Four decades after a man lost his plot of land in Kondli to a development project under the Delhi Development Authority (DDA), the Delhi High Court has ordered the urban body to allot an alternative plot to his legal heirs. The HC came down heavily on the DDA for its apathy towards the man who not only lost his land but had also fought for 31 years until his death in 2011.
The deceased, Mr. Surjan, owned a plot of 32 bighas and 17 biswas in Kondli village, which was acquired by the DDA in 1981 under its ‘Large-Scale Acquisition, Development and Disposal of Land in Delhi Scheme’. The scheme provided that each person would be offered three chances for allotment of an alternative plot, if the acquisition of his or her land had taken place prior to April 3, 1986.
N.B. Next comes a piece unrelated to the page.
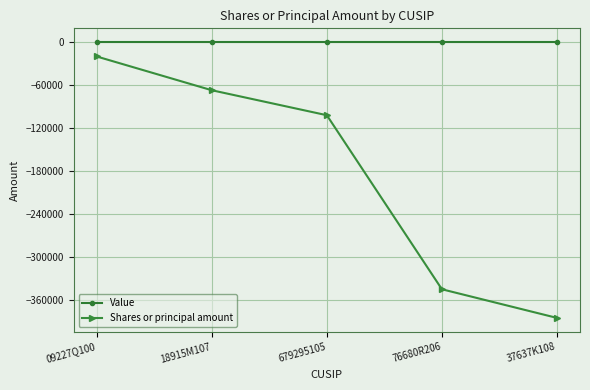

What is the label of the 2nd point from the right?

76680R206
In 1991, the Land and Building Department issued a letter to Mr. Surjan recommending an alternative plot of 200 sq. mt. in Rohini as per the 1961 scheme. A draw of lots was held, to consider his case , 11 years later, on March 27, 2002. The DDA did not specify any reason to explain this delay. However, as Rohini was far from Kondli, where Mr. Surjan resided, at his request, the offer was cancelled.
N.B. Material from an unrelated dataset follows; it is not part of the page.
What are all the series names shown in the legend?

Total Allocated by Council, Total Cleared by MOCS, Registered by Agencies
On August 24, 2004, the DDA issued a resolution where it decided that rather than three chances, only two should be given to the allottees of alternative plots. On the very next day, another draw of lots was held. This time as well, Mr. Surjan was provided a plot at Rohini, which he declined citing the same reason. Mr. Surjan was unaware of the resolution when he took this second chance. He received a communication in November 2006 in which he was informed that no further alternative housing arrangements would be granted to him. Even at this point, Mr. Surjan was not provided a copy of the resolution and kept in darkness about its implications. Following the letter, Mr. Surjan made various rounds of the DDA, but to no avail. In 2011, Mr. Surjan died, and was survived by his wife and two sons. His wife continued to communicate with the DDA. However, she too died in 2013.
Their sons then moved the HC in 2013, following which the court in 2019 ordered the DDA to forthwith allot them an alternative plot. The HC, then, additionally quashed the 2004 resolution which limited the number of chances for being considered for allotment of an alternative plot to two, instead of three.
In early 2022, the DDA moved an appeal against the 2019 decision of the HC saying it will open a ‘Pandora’s box’ and lead to re-agitation of claims of other individuals as well. The DDA argued that the resolution was passed after careful consideration. On December 5, the HC ordered the DDA to allot an alternative plot of 200 sq. mt. to the sons. The court, however, set aside the 2019 decision to the extent that it quashed the 2004 resolution.